:: Data for this exercise ::
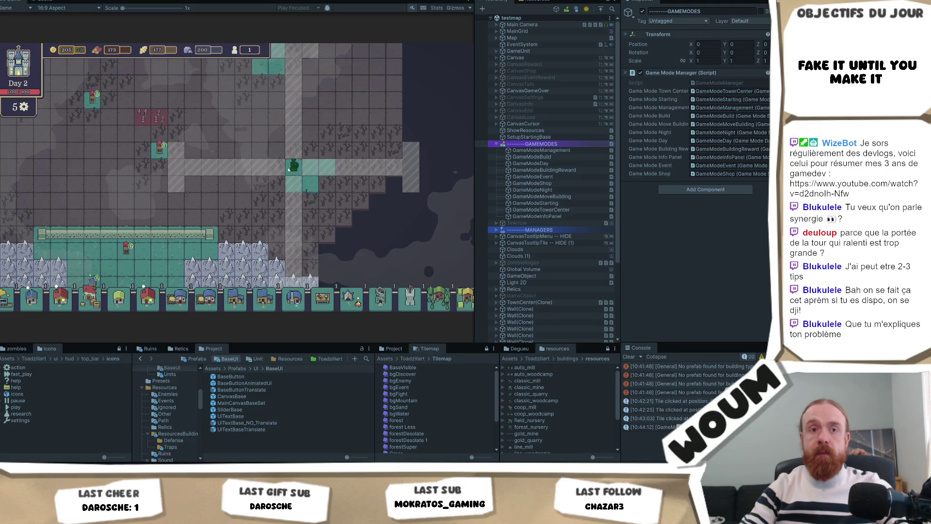
pyautogui.rightClick(250, 161)
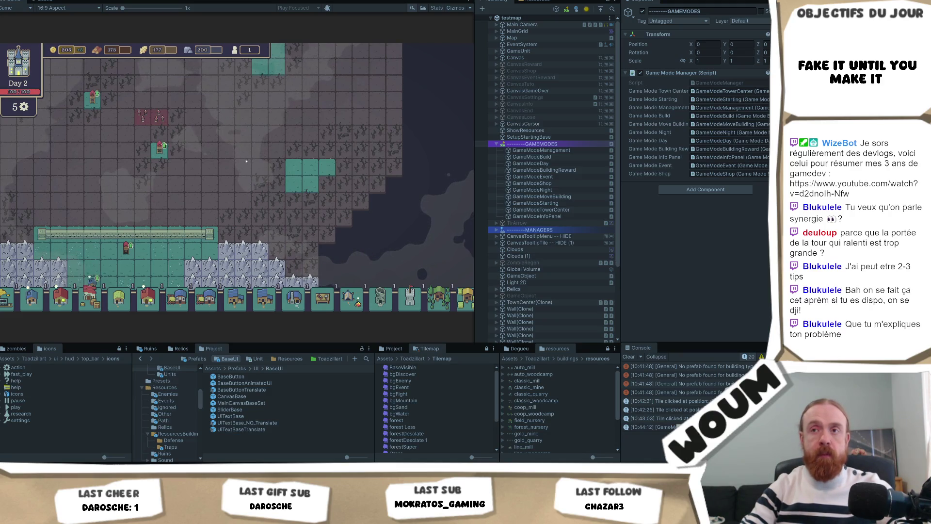
pyautogui.moveTo(246, 161); pyautogui.dragTo(249, 185)
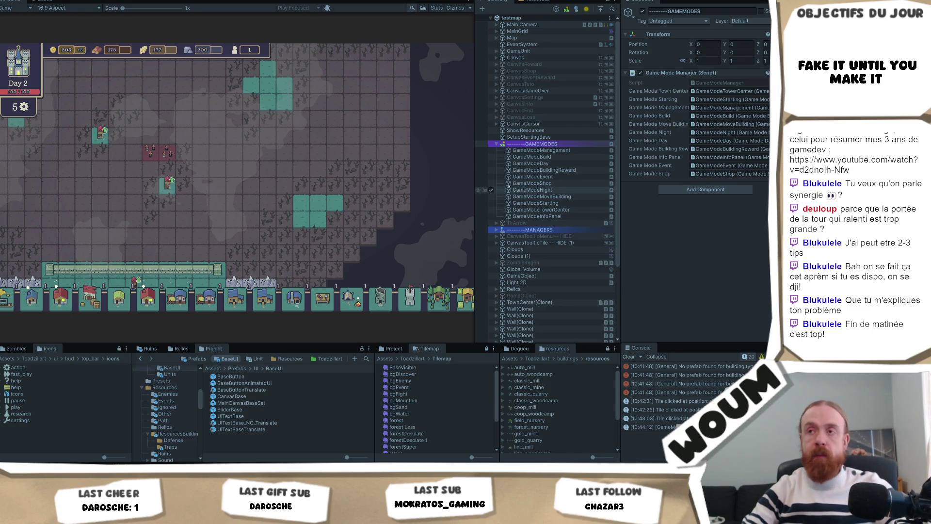
# Step: Log two tile clicks in the Console and pan the map back to the towers
pyautogui.click(297, 205)
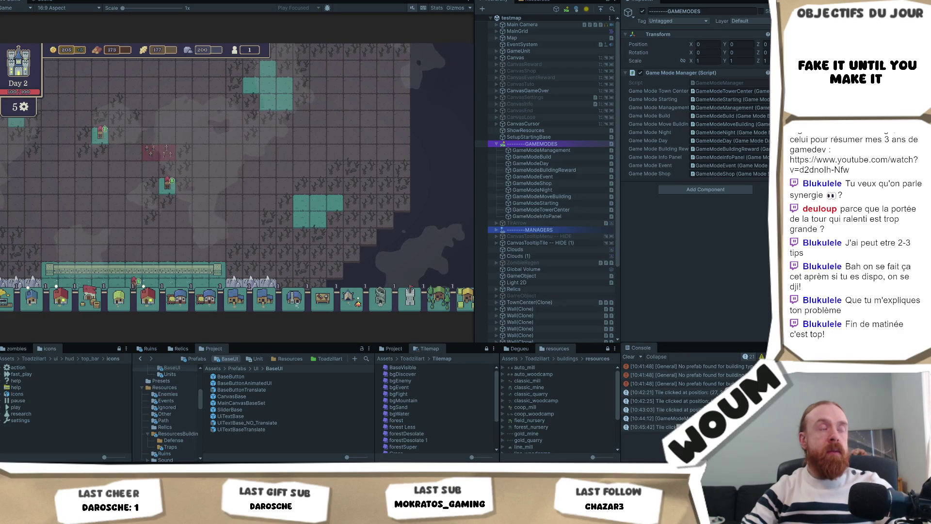
pyautogui.moveTo(167, 184)
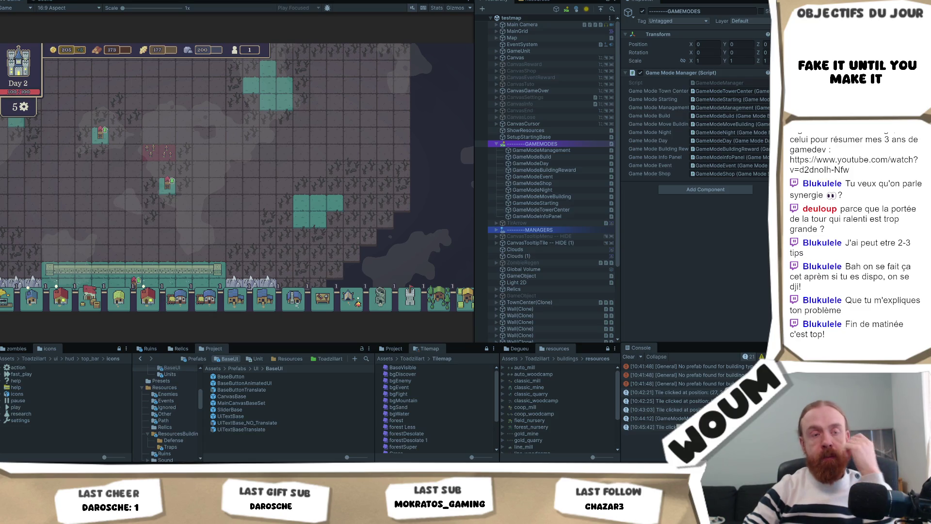
pyautogui.click(332, 175)
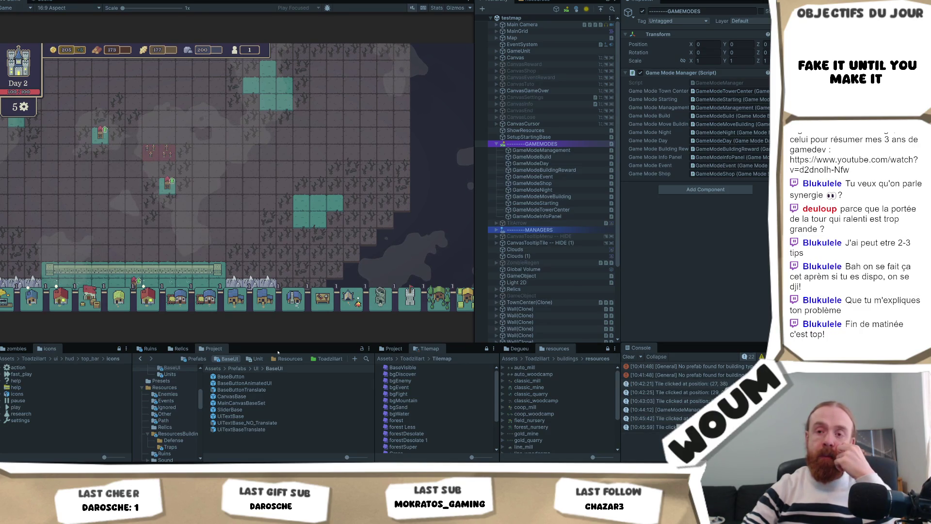
pyautogui.moveTo(214, 156)
pyautogui.mouseDown()
pyautogui.moveTo(241, 191)
pyautogui.moveTo(264, 198)
pyautogui.mouseUp()
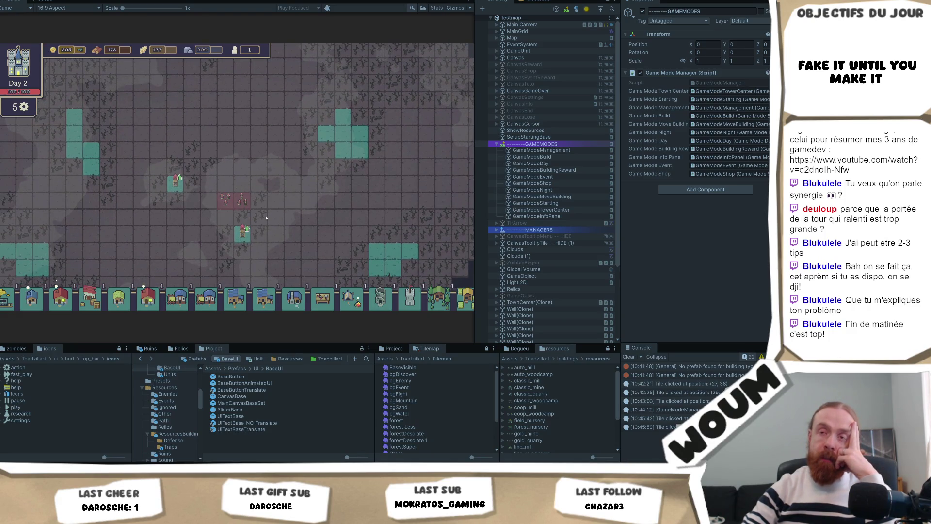
# Step: Show a tower's range, clear the selection, then select two empty tiles
pyautogui.click(175, 183)
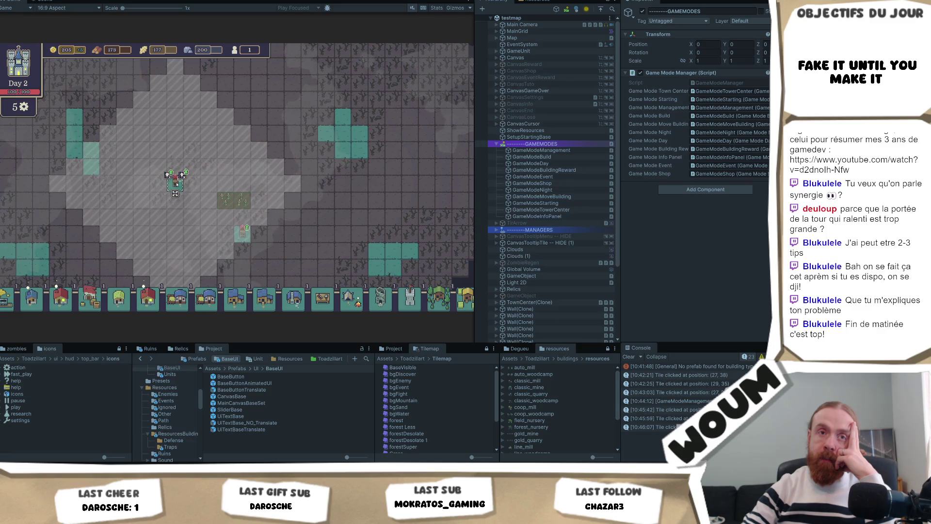
pyautogui.press('Escape')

:: Problem to work on ::
Transcribe word for word only the lines from the one with "pyautogui.click(332, 175)" through the end of the listing; every picture is to be omitted.

:: Written solution ::
pyautogui.click(332, 175)
pyautogui.moveTo(214, 156)
pyautogui.mouseDown()
pyautogui.moveTo(241, 191)
pyautogui.moveTo(264, 198)
pyautogui.mouseUp()
# Step: Show a tower's range, clear the selection, then select two empty tiles
pyautogui.click(175, 183)
pyautogui.press('Escape')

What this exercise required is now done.